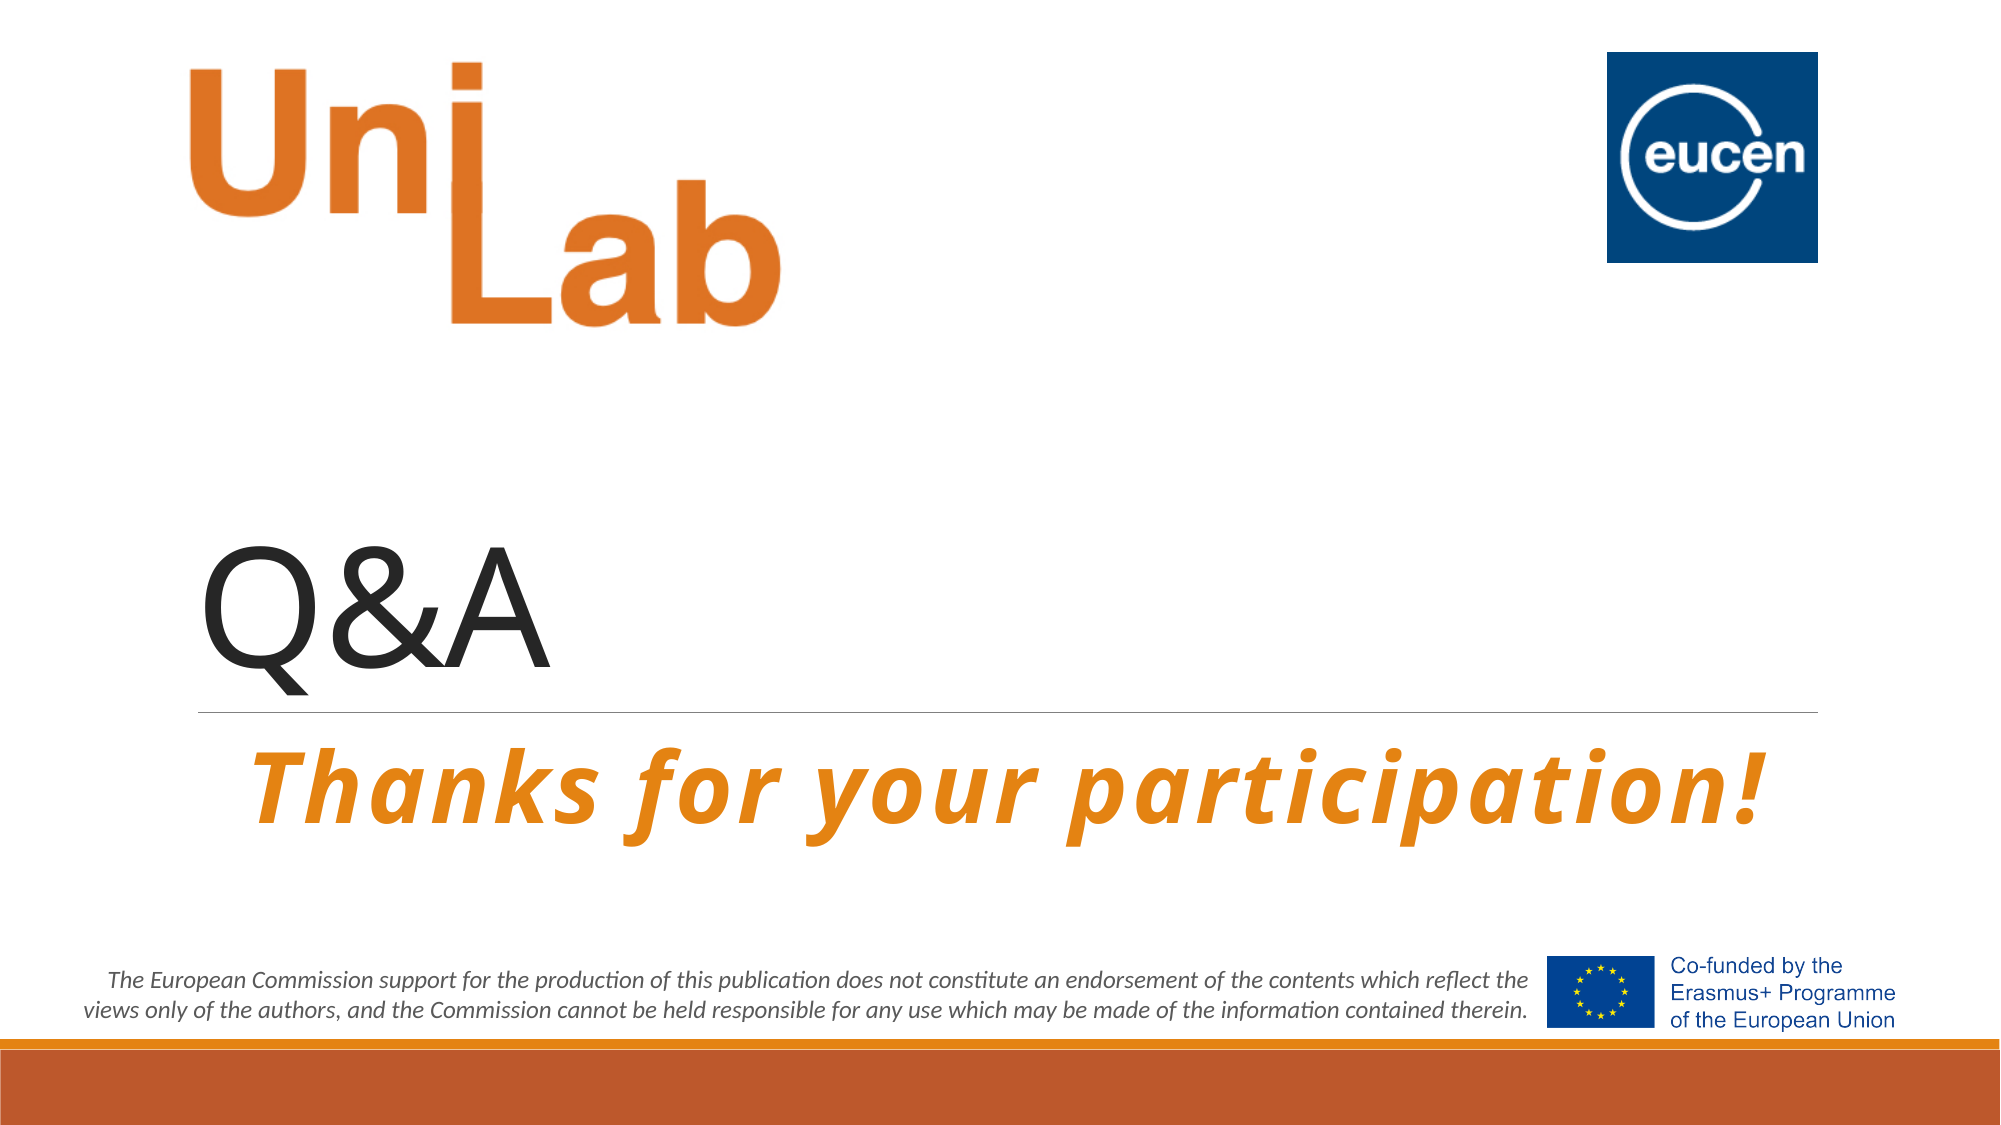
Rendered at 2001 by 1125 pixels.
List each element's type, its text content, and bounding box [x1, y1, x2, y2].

subtitle Thanks for your participation! [180, 730, 1831, 919]
picture [1607, 52, 1819, 264]
picture [179, 55, 794, 339]
title Q&A [180, 124, 1830, 710]
picture [1547, 956, 1895, 1032]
——————
Assignment:
Only the stretch of lines that begins with the one holding "List each element's" and ends with the last line above belongs in the answer; please write it out exactly.

Solution:
List each element's type, its text content, and bounding box [x1, y1, x2, y2].

subtitle Thanks for your participation! [180, 730, 1831, 919]
picture [1607, 52, 1819, 264]
picture [179, 55, 794, 339]
title Q&A [180, 124, 1830, 710]
picture [1547, 956, 1895, 1032]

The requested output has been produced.